Document excerpt —
Wednesday, July 23, 2014

Everything can be a bomb

This last week, pranksters replaced the US flag on top the Brooklyn Bridge with a white-flag. Nobody knows who or why. Many in the press have linked this to terrorism, pointing out that it could've been a bomb. Not only local New York newspapers have said this, but also CNN.

Such irrational fears demonstrate how deeply we've fallen for police-state fears, where every action is perceived as a potential terrorist threat.

It could've been a bomb, of course. But what could also have been a bomb is a van full of C4 explosives driven across the bridge. There are no checkpoints at either end inspecting vehicles with bomb sniffing dogs. What also could've been a bomb is a ship full of fertilizer that, when ignited, would act as a small nuke. The point is that everything can be a bomb. Instead of using this as justification for an ever increasing police-state, we just need to accept this and live with the danger -- because this danger is, in the end, tiny. A thousand 9/11 events would still not equal cancer, for example.

Listed entries —
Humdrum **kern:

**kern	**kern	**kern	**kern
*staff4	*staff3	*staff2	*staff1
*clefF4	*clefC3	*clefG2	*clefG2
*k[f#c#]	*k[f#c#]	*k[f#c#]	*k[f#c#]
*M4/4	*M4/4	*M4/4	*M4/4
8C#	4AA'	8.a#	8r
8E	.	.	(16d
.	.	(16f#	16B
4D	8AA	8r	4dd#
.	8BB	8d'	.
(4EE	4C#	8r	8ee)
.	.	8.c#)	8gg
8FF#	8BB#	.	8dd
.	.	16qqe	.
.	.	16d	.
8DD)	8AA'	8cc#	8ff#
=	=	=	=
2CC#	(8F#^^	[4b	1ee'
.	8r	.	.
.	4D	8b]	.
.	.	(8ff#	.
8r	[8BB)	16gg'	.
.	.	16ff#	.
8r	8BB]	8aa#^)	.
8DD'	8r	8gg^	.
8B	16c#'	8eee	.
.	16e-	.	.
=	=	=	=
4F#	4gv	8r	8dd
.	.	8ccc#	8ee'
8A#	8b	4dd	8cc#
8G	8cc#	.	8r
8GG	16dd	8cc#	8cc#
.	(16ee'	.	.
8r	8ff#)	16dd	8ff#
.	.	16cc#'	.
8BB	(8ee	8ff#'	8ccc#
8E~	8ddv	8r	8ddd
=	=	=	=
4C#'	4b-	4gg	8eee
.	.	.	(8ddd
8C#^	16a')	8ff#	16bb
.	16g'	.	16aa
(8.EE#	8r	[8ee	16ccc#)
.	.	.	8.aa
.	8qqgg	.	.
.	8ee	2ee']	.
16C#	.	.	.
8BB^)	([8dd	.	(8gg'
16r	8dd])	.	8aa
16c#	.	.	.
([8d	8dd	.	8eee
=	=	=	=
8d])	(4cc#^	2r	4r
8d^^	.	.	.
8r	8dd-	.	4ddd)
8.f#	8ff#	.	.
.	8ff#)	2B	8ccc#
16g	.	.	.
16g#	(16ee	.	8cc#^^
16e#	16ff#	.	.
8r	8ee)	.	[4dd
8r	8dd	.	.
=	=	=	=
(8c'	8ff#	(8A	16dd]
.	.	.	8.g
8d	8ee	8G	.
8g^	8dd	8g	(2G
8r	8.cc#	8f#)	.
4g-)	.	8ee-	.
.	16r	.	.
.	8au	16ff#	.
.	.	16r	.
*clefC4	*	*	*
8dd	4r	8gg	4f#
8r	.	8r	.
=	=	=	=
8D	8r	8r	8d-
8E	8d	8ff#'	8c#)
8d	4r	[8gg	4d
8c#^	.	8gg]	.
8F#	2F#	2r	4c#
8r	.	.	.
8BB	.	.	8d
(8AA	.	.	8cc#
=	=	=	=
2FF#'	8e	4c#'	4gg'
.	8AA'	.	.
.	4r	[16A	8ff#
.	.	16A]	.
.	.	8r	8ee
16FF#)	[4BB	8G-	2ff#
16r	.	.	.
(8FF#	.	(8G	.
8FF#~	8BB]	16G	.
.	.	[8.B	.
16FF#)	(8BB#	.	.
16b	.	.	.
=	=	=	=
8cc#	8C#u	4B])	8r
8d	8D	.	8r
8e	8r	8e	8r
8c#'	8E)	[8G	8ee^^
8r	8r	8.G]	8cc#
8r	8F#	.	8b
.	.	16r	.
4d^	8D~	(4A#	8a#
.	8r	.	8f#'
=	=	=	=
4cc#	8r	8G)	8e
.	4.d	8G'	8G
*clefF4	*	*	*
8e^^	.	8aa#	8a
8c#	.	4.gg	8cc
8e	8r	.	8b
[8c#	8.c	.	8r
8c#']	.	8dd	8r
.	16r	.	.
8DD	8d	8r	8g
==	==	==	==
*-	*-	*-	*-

Things to do —
1. From the Brooklyn Bridge post, list each thing the author says could have been a bomb.
2. Please proceed with the Brooklyn Bridge post, writing on from its final sentence.

Task-by-task outputs —
1.
- The white flag that pranksters put on top of the Brooklyn Bridge in place of the US flag
- A van full of C4 explosives driven across the bridge
- A ship full of fertilizer that, when ignited, would act as a small nuke

2.
I mention this because the former 9/11 commission released a new report yesterday stoking the fears of cyber-terrorism, calling for an increase in the cyber-police-state. This is nonsense. If government wants to fix cybersecurity, their first effort should focus on fixing their own computers rather than violating our rights. Enable SSL on all government computers, disable SQL string pasting, and get rid of all default/backdoor passwords.

Government is trying to ratchet up the fear of cyber-terror. It's not that their scenarios aren't possible, it's that they use this fear to drive the police-state. In exactly the same way we shouldn't have bomb sniffing dogs checking every car before it crosses the Brooklyn Bridge, we should not have the current proposals for cybersecurity that violate rights.




2 comments:

  1. For some reason this strikes me as a Photoshop hoax that somehow the papers believed. Doesn't it look like a regular flag that just got lightened a bit?

    ReplyDelete
  2. It was a bleached flag according to the reports.